DIRECTIONS — Write out the data below exactly, beginning with the first line and ending once the line that has "[303,214,328,223] with ->" is written.

(Content revision data)
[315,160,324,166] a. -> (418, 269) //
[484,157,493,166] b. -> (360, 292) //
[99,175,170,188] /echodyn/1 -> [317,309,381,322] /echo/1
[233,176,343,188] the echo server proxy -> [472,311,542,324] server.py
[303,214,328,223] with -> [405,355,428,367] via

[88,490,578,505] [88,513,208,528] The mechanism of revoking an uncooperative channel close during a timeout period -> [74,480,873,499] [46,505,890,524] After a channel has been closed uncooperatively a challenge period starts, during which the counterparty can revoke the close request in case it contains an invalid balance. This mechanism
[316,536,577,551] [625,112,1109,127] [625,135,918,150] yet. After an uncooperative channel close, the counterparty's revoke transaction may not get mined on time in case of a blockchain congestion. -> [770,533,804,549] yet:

COMPLETED EXERCISE —
[315,160,324,166] a. -> (418, 269) //
[484,157,493,166] b. -> (360, 292) //
[99,175,170,188] /echodyn/1 -> [317,309,381,322] /echo/1
[233,176,343,188] the echo server proxy -> [472,311,542,324] server.py
[303,214,328,223] with -> [405,355,428,367] via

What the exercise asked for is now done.